Methods 13 patients with advanced metastatic prostate cancer received pre-treatment and follow-up [F-18]NaF PET/CT scans under the course of chemotherapy or AR directed therapy. Three nuclear medicine physicians identified all lesions in the patients on the baseline images and by consensus determined which lesions were definitely benign and definitely malignant. A variable SUV threshold, based on background NaF uptake in different parts of the skeleton (skull, spine, pelvis, etc), was used for lesion segmentation on both baseline and follow-up images to allow for volumetric feature extraction. Articulated registration based matching was used to propagate lesion contours from baseline to follow-up scans. For each segmented lesion contour 3 standardized uptake value (SUV) metrics, 3 Hounsfield unit (HU) metrics, and lesion volume were extracted. The extracted metrics were maximum (max), mean, and standard deviation (hetero). Percent response of each metric to follow-up was also assessed. The distributions of these metrics for definite benign and definite malignant lesions were compared using t-tests. Using physician consensus as a gold standard, logistic regression analysis was performed using only baseline metrics and using response as well as baseline metrics were compared.
Results 350 malignant lesions and 45 benign lesions were identified by nuclear medicine physician consensus. Of these lesions, 25 malignant and 7 benign lesions were not detected at the follow-up scan. Linear regression models using baseline SUV metrics (AUCs of 0.76, 0.76, 0.74 for SUVmax, SUV¬mean, and SUVtotal, respectively) were better models than HU metrics (AUCs of 0.59, 0.61, 0.61 for HUmax, HU¬mean, and HUtotal, respectively). Volume was the worst baseline model (AUC=0.53). Adding the response values of a metric in every case improved the model by a small to moderate amount (AUC increases by between 0.01 to 0.7, p values from 0.007 to 1).
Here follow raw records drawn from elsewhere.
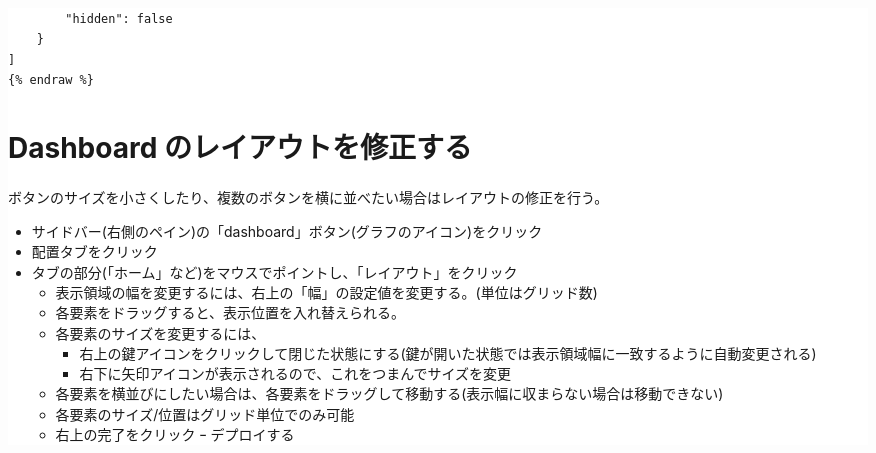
 ``` 
        "hidden": false
    }
]
{% endraw %} 
```

# Dashboard のレイアウトを修正する

ボタンのサイズを小さくしたり、複数のボタンを横に並べたい場合はレイアウトの修正を行う。  

- サイドバー(右側のペイン)の「dashboard」ボタン(グラフのアイコン)をクリック
- 配置タブをクリック
- タブの部分(「ホーム」など)をマウスでポイントし、「レイアウト」をクリック
    - 表示領域の幅を変更するには、右上の「幅」の設定値を変更する。(単位はグリッド数)
    - 各要素をドラッグすると、表示位置を入れ替えられる。
    - 各要素のサイズを変更するには、
        - 右上の鍵アイコンをクリックして閉じた状態にする(鍵が開いた状態では表示領域幅に一致するように自動変更される)
        - 右下に矢印アイコンが表示されるので、これをつまんでサイズを変更
    - 各要素を横並びにしたい場合は、各要素をドラッグして移動する(表示幅に収まらない場合は移動できない)
    - 各要素のサイズ/位置はグリッド単位でのみ可能
    - 右上の完了をクリック
ｰ デプロイする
Using all response metrics in addition to baseline metrics in a single model was found to only be slightly superior to a model using all the baseline metrics (AUC=0.82 vs AUC=0.79, respectively). However, ANOVA testing showed that the differences were not significant (p>0.05).
Conclusions Addition of response in addition to baseline values of metrics helps improve classification results coming from linear regression models. Additional metrics incorporated into more advanced classification algorithms could further improve the classification results.